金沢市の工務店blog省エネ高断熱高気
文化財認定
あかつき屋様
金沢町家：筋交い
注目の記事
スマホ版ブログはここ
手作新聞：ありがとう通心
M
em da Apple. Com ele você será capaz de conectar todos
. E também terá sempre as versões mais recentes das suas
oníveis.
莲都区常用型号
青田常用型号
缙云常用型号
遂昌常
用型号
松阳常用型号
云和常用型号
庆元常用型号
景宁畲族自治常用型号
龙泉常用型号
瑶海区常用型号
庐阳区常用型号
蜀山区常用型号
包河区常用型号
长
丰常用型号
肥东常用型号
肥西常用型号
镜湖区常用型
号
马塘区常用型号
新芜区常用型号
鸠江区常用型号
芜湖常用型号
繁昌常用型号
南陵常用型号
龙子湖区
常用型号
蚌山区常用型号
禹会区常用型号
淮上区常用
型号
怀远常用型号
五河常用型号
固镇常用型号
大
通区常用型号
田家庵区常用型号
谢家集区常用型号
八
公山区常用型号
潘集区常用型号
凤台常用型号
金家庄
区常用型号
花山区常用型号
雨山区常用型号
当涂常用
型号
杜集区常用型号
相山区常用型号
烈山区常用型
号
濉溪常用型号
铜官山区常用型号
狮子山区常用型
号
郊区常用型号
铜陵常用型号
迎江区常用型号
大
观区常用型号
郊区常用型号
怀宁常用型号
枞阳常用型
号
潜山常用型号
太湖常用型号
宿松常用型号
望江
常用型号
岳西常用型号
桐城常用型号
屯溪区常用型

========

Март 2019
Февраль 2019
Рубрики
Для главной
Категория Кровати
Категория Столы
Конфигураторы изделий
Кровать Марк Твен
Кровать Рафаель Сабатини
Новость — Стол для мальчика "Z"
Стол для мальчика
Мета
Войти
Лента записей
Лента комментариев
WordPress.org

========

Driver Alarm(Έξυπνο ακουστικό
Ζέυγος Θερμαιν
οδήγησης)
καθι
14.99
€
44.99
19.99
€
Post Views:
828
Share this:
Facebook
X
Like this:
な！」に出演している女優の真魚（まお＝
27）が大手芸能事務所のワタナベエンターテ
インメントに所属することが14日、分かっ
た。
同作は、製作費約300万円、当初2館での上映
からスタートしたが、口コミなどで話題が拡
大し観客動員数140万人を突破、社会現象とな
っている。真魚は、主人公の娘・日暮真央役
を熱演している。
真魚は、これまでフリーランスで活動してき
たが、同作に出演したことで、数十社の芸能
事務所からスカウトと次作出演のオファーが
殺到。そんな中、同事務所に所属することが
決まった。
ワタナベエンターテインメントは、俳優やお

========

▶ _Task brief_
In the material above, find the lines that contain "Категория" and show them.

▶ _Written solution_
Категория Кровати
Категория Столы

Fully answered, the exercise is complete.